WJJC
- Commerce, Georgia; United States;
- Frequency: 1270 kHz
- Branding: Whisperin' 95.1

Programming
- Format: Country music
- Affiliations: Fox News Radio

Ownership
- Owner: Side Communications, Inc.

History
- First air date: 1957

Technical information
- Licensing authority: FCC
- Facility ID: 73141
- Class: D
- Power: 5,000 watts day 173 watts night
- Transmitter coordinates: 34°12′57.00″N 83°26′9.00″W﻿ / ﻿34.2158333°N 83.4358333°W
- Translator: 95.1 W236DU (Commerce)

Links
- Public license information: Public file; LMS;
- Website: www.wjjc.net

= WJJC =

WJJC (1270 AM) is a radio station broadcasting a country music format and is licensed in Commerce, Georgia, United States. The station, which first began airing in 1957, is owned by Side Communications, Inc. and features programming from Fox News Radio.

Former logo

==Staff==

The staff includes Rob Jordan, General Manager of WJJC Radio and a native of Jackson County.

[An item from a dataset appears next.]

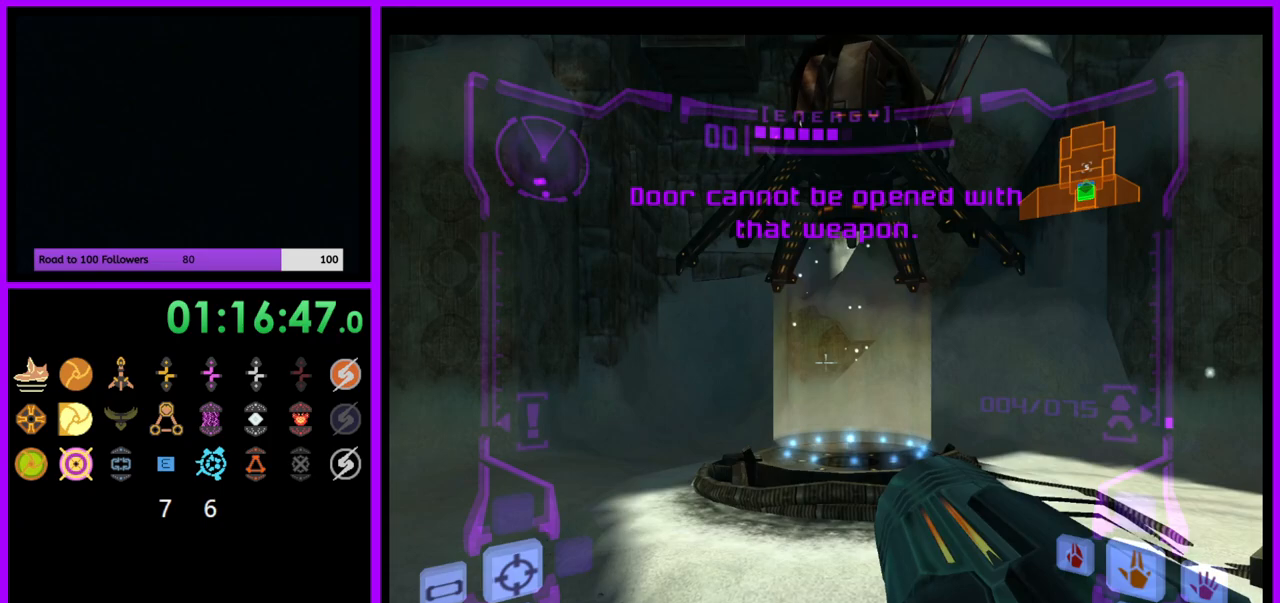
{"buttons": ["L1"], "left_stick": "up", "right_stick": "center", "events": [[233, "A", "down"], [350, "A", "up"]]}
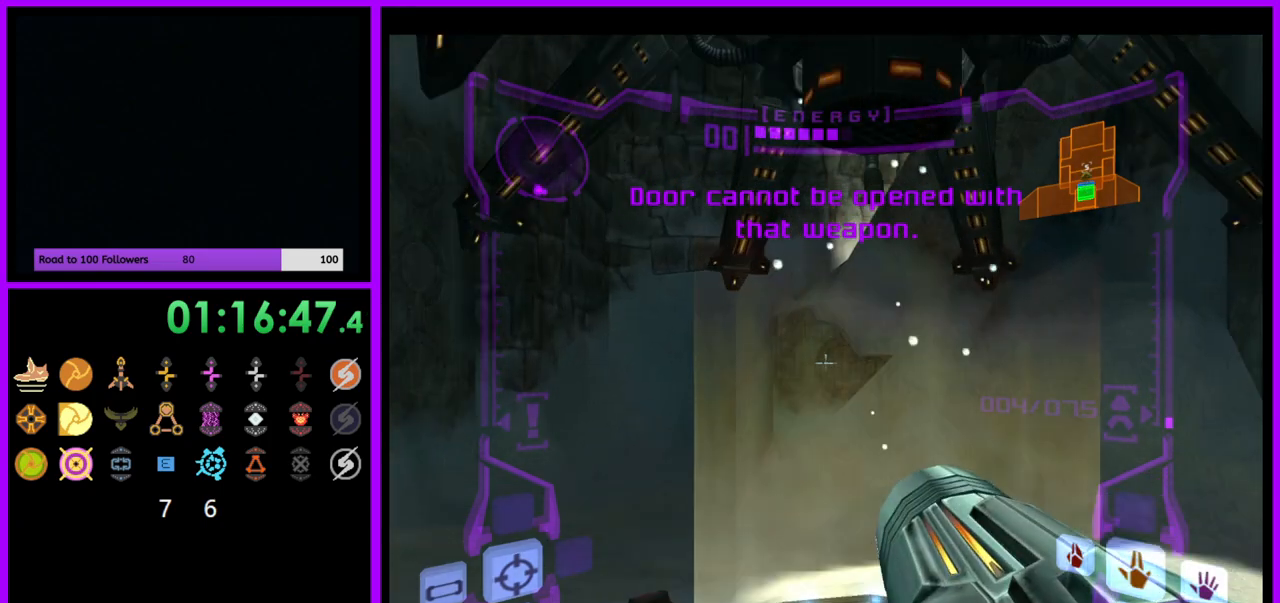
{"buttons": [], "left_stick": "center", "right_stick": "center", "events": [[333, "L1", "up"], [333, "left_stick", "center"]]}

Since the death of his brother Gerald, the "Voice of the Commerce Tigers" for over 20 years, Rob has taken on the mantle of sportscaster for the Commerce Tiger High School broadcasts.

Craig S. Fischer joined WJJC in July 2005 for the second time, having worked as a DJ while at Commerce High School from 1978 to 1979. He can be heard on various sports broadcasts for Commerce, Jefferson and East Jackson High Schools.

WJJC can now be found at 95.1 FM in the Jackson County area.